Sunday 15 July 2012

PAUL NURSE : GREAT SCIENTIST OR ANOTHER FOOL ?

Listening recently, and very belatedly, to the 'Dimbleby Lecture' given by Sir Paul Nurse I found myself revisiting a number of issues I've previously pondered.

Sir Paul is an 'Old Boy' of my own school, not that that is anything to brag about. We both attended Harrow County School for Boys, Sir Paul 3 years or so before me, and we both had some of the same teachers. Indeed, Sir Paul made reference in his lecture to the inspiration he gained from his biology teacher, Keith Neal, who also taught me. Our careers seem to have diverged from school days with Sir Paul going on to win a Nobel Prize and become President of the Royal Society, the most prestigious scientific organisation in the world, as well as receiving a knighthood while I remain ........................... . I hold no grudges and have no envy :-)

During his lecture, Sir Paul made reference to the great benefits that science has bestowed on mankind to date and sought to assure us that it could continue to do so into the future if our education systems were adequate. There is no doubt that many countries can meet this latter criterion even if our own cannot. He laid great store on the 'scientific method' by which new discoveries are held to be nothing but theories until properly and rigorously tested. He also laid great emphasis on the advances of medical science in the last century, a field with which his own research is closely associated.

While I have little argument with what Sir Paul said, I do have some issues with some of the things he left unsaid. Specifically, he referred to research into genetically modified crops, gene therapy and stem cell research  without referring to the unfolding disaster story surrounding antibiotics. You may well ask what is the connection between these seemingly disparate issues and I will explain.

We are constantly told that genetic modification carries no dangers, that doctors can, in future, cure assorted diseases through the manipulation of genes and that stem cell research is the basis of eternal life. What no one talks about, at least in public, very loudly or in a way that the general public understands, is that previous ventures into such areas have been less than wholly successful.

When antibiotics were first brought into general use, no one gave any thought to the potential Darwinian consequencs; that is, that the bacteria would become immune to their effects. When steroids became the drugs of choice for various conditions, no one thought they would end up being too dangerous to use routinely. These treatments were advised by scientists, no doubt the best of their day and acting in the very best interests of society, who have been proved to have been wrong in very important ways.

Today we are being asked to accept the word of today's best scientists that GM crops, gene therapy and the rest, are the way forward; we are being told that they carry no danger and are essential to our survival. Are today's scientists so arrogant that they can afford to ignore the lessons of history ?

Everything has its place in the ecosystem in which we live and that includes the nasty little bugs that sometimes kill us; it also includes us, and we trifle with this order at our peril. For every bug we wipe out, another will take its place; for every bug that is destroyed by an antibiotic, another will aries that is immune. This is evolution as described by Darwin and it has yet to be shown as being anything but immutably true.
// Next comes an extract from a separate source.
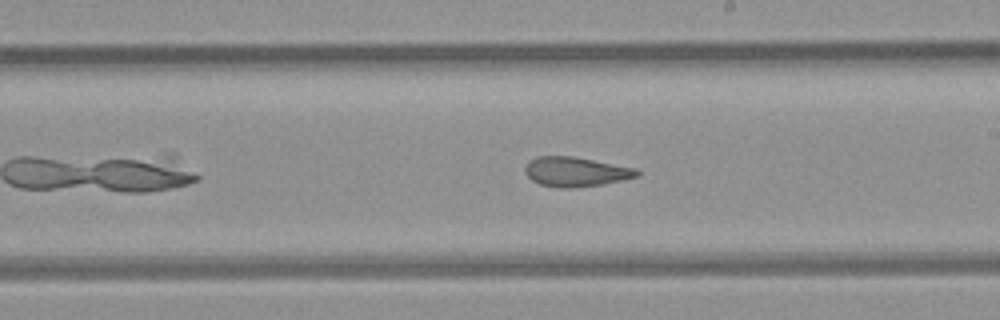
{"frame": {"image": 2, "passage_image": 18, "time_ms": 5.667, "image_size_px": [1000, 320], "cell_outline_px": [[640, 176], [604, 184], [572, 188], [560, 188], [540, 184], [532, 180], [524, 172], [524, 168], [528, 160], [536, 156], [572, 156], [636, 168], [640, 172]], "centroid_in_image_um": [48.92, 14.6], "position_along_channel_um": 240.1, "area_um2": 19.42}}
Paul Nurse talked of the prevention of illness and even seemed to suggest the prevention of old age; in these aims he is horribly misguided. Human kind needs change in order to progress and part of the mechanism of that change is death; to try to extend human life beyond a natural span, by artificial means, is a step too far and will result in some as yet unknown reaction from the natural world. The increasing use of a battery of vaccines and drugs will, ultimately, result in the rise of viruses and bacteria that are new and resistant; we already have seen the rise of HIV and the occurrence of the human version of BSE. Bacteria are becoming increasingly resistant to existing antibiotics to such an extent that there are fears we will be unable to combat ANY bacteria in a few years time.

Where Sir Paul actually stands on these issues was difficult to determine. On the one hand, he praised the scientific method, which should exclude the occurence of disasters arising from inadequate research and short-term actions, and on the other he appeared to be promoting the achievement of the very goals that this same 'short-termism' seeks.

Many years ago, John Wyndham wrote a number of books that attempted to deal with some of these isses. In the 'Day of the Triffids' he showed what might happen if specially bred ( = genetically modified) plants became out of control; in 'The Chrysalids' he explored some of the potential horrors of a post nuclear world. Wyndham was writing more than 60 years ago and yet his messages ring loud and clear today - we mess with nature at our own risk.